#### WHAT NEEDS TO BE DONE
Report every line of the records below that includes the string "root".

:: DATA FOR PROCESSING

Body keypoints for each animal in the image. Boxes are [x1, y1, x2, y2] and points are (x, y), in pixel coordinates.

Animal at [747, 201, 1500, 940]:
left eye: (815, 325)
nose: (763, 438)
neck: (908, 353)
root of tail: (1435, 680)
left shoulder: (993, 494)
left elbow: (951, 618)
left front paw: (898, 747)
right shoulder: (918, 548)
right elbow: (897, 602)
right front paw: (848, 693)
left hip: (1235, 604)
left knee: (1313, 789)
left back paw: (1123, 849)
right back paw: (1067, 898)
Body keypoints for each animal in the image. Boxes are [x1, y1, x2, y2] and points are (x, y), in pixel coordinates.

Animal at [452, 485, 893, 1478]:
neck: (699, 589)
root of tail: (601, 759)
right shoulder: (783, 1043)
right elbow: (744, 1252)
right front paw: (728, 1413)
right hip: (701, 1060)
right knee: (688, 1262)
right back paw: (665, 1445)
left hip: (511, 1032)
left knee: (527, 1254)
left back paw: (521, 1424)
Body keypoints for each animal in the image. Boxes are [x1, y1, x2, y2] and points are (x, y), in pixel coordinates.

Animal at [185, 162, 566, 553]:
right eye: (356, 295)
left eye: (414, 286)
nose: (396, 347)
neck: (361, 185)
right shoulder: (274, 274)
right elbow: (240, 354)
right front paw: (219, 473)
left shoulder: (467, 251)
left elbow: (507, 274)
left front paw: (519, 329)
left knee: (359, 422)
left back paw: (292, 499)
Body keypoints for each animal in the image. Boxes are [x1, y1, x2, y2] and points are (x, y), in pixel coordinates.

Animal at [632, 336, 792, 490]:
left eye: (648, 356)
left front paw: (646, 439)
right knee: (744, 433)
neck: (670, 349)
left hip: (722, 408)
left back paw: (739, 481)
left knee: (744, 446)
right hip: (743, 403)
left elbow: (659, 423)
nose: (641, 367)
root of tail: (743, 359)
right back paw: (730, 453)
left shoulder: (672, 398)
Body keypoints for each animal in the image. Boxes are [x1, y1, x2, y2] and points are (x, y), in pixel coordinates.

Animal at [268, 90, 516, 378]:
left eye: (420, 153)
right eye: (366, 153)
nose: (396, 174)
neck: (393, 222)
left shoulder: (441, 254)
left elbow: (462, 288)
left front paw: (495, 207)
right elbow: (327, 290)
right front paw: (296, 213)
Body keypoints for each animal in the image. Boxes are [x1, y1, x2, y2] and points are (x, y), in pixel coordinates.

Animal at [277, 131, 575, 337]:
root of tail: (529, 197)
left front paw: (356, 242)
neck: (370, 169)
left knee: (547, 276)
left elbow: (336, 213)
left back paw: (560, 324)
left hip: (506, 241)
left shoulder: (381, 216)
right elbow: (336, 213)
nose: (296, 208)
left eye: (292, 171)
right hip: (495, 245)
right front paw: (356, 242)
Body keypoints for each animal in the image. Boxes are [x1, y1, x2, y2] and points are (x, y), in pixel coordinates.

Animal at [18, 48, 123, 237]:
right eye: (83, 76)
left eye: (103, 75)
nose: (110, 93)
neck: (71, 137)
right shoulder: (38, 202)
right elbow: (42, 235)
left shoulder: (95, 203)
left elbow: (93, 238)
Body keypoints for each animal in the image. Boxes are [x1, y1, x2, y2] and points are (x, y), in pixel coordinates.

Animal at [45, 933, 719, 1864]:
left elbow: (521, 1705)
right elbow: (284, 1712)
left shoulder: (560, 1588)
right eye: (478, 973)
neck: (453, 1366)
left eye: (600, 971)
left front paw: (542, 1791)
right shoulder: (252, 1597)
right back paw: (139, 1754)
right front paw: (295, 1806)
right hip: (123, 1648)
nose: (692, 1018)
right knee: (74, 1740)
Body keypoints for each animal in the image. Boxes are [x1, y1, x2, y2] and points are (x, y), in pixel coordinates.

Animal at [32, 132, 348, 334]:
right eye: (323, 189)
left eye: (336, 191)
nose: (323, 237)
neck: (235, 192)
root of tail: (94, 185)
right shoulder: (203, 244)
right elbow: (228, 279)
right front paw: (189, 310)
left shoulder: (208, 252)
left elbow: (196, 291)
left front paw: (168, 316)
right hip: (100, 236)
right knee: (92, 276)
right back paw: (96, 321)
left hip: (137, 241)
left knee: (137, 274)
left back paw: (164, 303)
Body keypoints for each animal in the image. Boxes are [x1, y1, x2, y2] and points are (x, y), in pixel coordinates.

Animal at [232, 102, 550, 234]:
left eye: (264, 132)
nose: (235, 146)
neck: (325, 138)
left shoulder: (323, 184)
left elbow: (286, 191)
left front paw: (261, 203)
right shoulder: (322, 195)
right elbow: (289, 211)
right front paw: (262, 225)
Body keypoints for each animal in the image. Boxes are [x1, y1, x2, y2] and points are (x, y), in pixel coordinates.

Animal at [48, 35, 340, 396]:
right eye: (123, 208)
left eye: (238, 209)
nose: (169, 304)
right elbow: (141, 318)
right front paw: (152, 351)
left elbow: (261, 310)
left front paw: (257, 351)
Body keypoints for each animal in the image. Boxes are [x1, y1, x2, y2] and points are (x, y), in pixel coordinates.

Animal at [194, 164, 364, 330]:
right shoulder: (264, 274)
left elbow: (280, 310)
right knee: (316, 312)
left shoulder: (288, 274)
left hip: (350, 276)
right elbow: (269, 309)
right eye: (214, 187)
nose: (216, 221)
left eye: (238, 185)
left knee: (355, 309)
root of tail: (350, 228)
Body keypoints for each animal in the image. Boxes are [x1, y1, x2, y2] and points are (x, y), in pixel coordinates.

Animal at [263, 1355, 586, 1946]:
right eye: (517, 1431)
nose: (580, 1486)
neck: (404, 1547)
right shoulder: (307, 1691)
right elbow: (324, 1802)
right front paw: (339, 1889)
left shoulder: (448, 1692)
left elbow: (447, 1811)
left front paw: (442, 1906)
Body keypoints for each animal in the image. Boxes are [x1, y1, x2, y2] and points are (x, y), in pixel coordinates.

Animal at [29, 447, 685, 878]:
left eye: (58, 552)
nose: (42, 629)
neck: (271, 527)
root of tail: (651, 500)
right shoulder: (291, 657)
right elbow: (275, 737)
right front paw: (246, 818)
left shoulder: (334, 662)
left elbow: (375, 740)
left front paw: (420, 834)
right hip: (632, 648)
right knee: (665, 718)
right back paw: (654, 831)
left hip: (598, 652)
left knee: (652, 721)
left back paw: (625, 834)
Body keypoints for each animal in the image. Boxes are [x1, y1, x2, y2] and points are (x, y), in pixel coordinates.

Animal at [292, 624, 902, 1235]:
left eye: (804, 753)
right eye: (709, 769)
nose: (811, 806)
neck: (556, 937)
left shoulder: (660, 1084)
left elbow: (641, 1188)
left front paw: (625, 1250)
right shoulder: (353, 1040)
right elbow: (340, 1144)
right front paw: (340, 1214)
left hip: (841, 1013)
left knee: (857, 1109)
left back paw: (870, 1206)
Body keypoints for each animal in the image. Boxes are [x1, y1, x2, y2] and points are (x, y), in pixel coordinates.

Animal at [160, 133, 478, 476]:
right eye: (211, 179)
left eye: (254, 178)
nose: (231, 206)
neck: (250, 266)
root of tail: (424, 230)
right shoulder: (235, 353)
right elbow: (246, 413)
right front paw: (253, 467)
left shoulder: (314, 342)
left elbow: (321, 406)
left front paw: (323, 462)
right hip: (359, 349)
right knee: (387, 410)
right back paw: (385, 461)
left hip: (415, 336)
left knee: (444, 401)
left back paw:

::::

#### TASK SOLUTION
root of tail: (1435, 680)
root of tail: (601, 759)
root of tail: (743, 359)
root of tail: (529, 197)
root of tail: (94, 185)
root of tail: (350, 228)
root of tail: (651, 500)
root of tail: (424, 230)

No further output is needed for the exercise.